Aggregation operations summarize data within groups, reducing multiple values to a single value per group. They are a cornerstone of the split-apply-combine strategy in pandas' groupby:

- Split: Break the DataFrame into groups (e.g., by `body_mass_g`).
- Apply: Compute a summary (e.g., sum, mean, count) for each group.
- Combine: Collect results into a new DataFrame or Series.

Basic aggregation functions include:
- Numeric: `mean()`, `sum()`, `min()`, `max()`, `std()`, `median()`.
- General: `count()` (counts non-NaN values), `nunique()` (counts unique values), `size()` (counts total rows including NaNs).
- Custom: Use `.agg()` with functions or lambdas, e.g., `.agg(lambda x: max(x) - min(x))` for range, or `.agg(list)` to collect values.

Aggregations combine multiple values into a single result for each group, enabling efficient high-level insights into the data.


In [48]:
# Group data by 'species' and calculate the mean body mass for each group.
# This groups the penguins by species, then finds the average weight in grams.
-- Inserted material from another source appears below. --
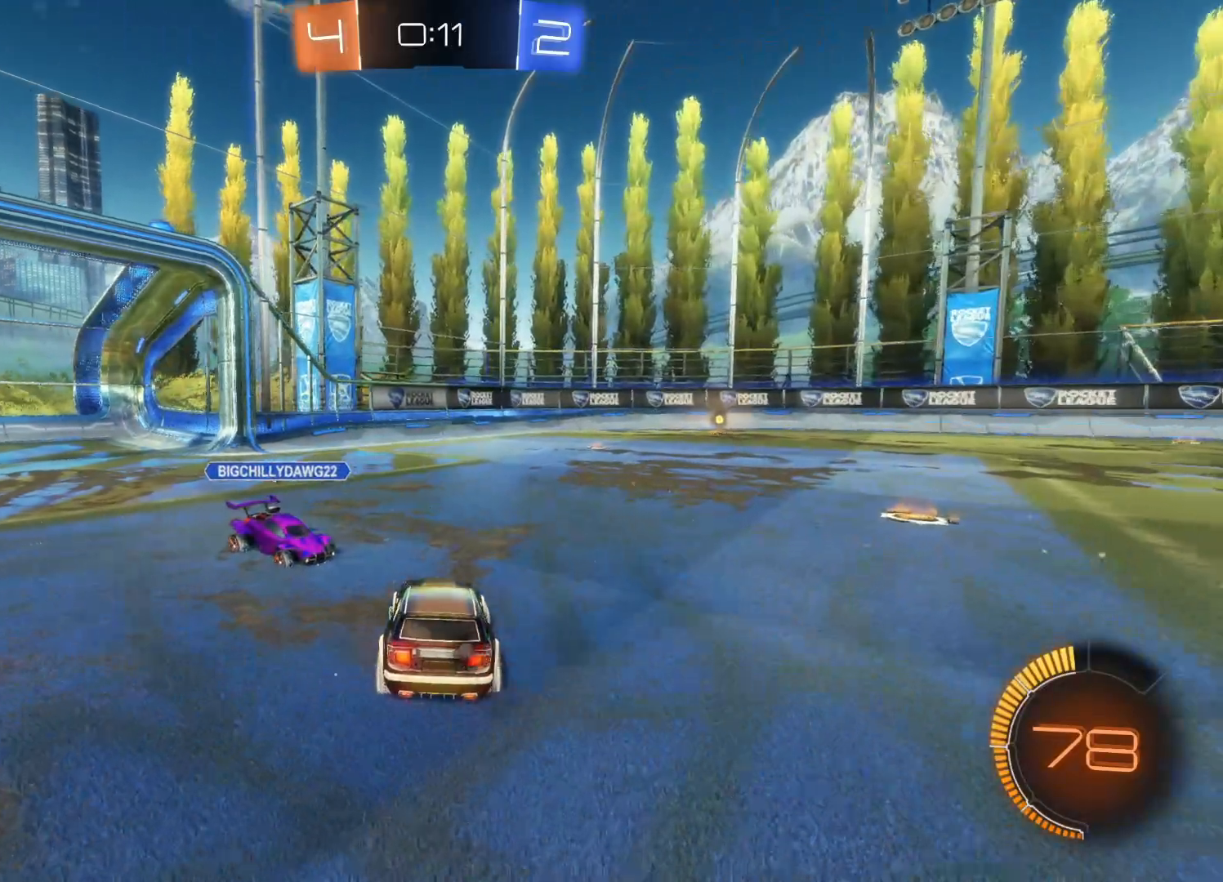
{"buttons": ["R2"], "left_stick": "left", "right_stick": "center", "events": [[66, "R2", "up"], [100, "L2", "down"], [316, "L2", "up"], [383, "R2", "down"]]}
penguins_body_mass.groupby(["species"])["body_mass_g"].mean()

species
Adelie       3700.662252
Chinstrap    3733.088235
Gentoo       5076.016260
Name: body_mass_g, dtype: float64

The code :
penguins_body_mass.groupby(["body_mass_g"])["species"].mean()

did not work because the `.mean()` function in pandas requires numeric data and fails on strings.
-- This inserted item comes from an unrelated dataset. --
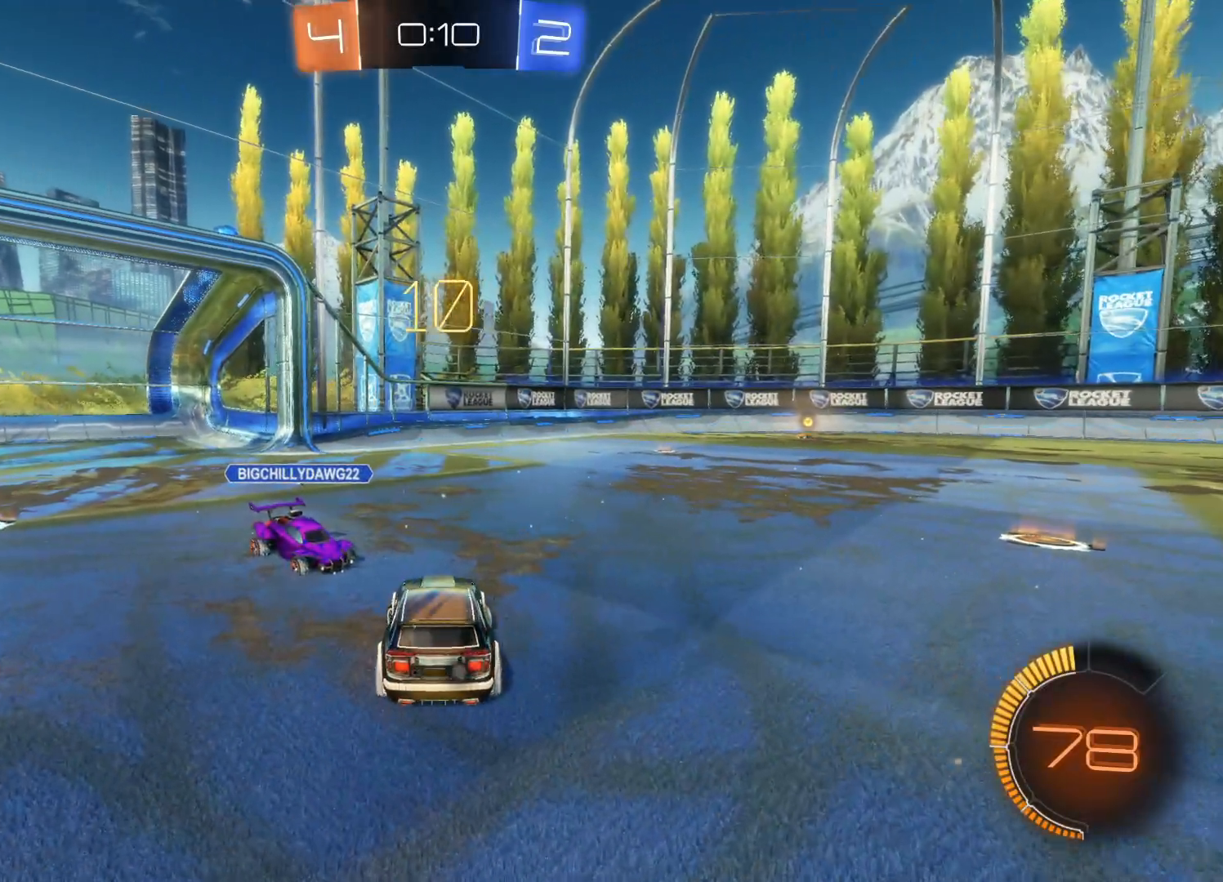
{"buttons": ["R2"], "left_stick": "left", "right_stick": "center", "events": [[133, "R2", "up"], [183, "L2", "down"], [366, "L2", "up"], [483, "R2", "down"]]}
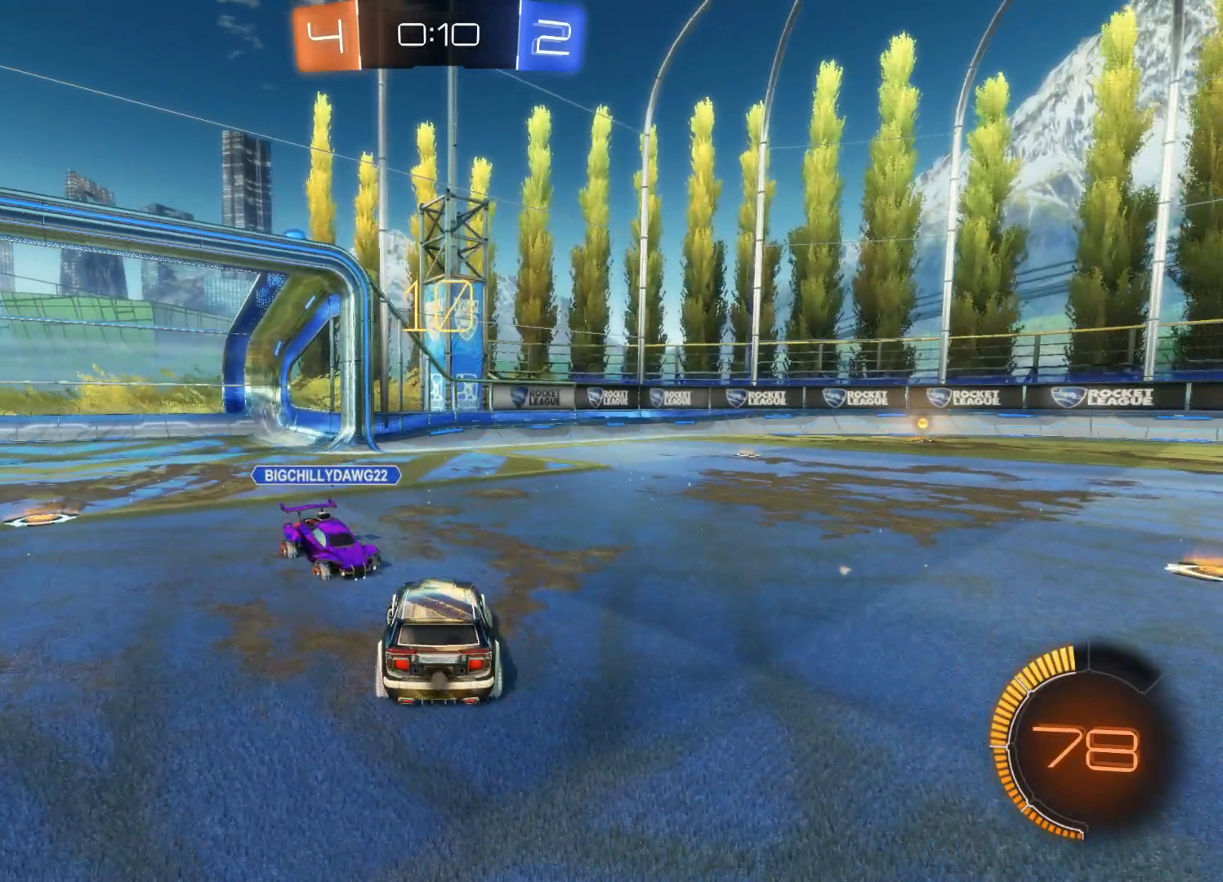
{"buttons": [], "left_stick": "down-left", "right_stick": "center", "events": [[166, "R2", "up"], [266, "L2", "down"], [333, "left_stick", "down-left"], [350, "L2", "up"]]}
- `.mean()` → works only on numeric data, so it raises an error or returns nothing when applied to non-numeric columns like strings (e.g., `"species"`).
- `.sum()` → with strings, it concatenates the values instead of summing numerically.
- `.min()` / `.max()` → applied to strings, these return the lexicographically smallest or largest value respectively.

Thus, `.mean()` is stricter and numeric-only, whereas `.sum()`, `.min()`, and `.max()` can operate on string data but with behavior that reflects string operations rather than arithmetic.

In [49]:
# Get unique species values (3 unique species in dataset)
penguins_body_mass["species"].unique()
# three unique values. 

array(['Adelie', 'Gentoo', 'Chinstrap'], dtype=object)

In [50]:
# Using agg() to compute multiple aggregation metrics for each species
penguins_body_mass.groupby("species")["flipper_length_mm"].agg(["sum","mean"])

Unnamed: 0_level_0,sum,mean
species,Unnamed: 1_level_1,Unnamed: 2_level_1
Adelie,28683.0,189.953642
Chinstrap,13316.0,195.823529
Gentoo,26714.0,217.186992


In [51]:
result = penguins_body_mass.groupby("species").agg({
    "flipper_length_mm": ["sum", "mean"],   # multiple aggregations for flipper length
    "body_mass_g": ["mean", "max", "min"]   # multiple aggregations for body mass
})
result

Unnamed: 0_level_0,flipper_length_mm,flipper_length_mm,body_mass_g,body_mass_g,body_mass_g
Unnamed: 0_level_1,sum,mean,mean,max,min
species,Unnamed: 1_level_2,Unnamed: 2_level_2,Unnamed: 3_level_2,Unnamed: 4_level_2,Unnamed: 5_level_2
Adelie,28683.0,189.953642,3700.662252,4775.0,2850.0
Chinstrap,13316.0,195.823529,3733.088235,4800.0,2700.0
Gentoo,26714.0,217.186992,5076.01626,6300.0,3950.0


In [52]:
# Count non-null body_mass_g values for each species
penguins_body_mass.groupby("species")["body_mass_g"].count()

species
Adelie       151
Chinstrap     68
Gentoo       123
Name: body_mass_g, dtype: int64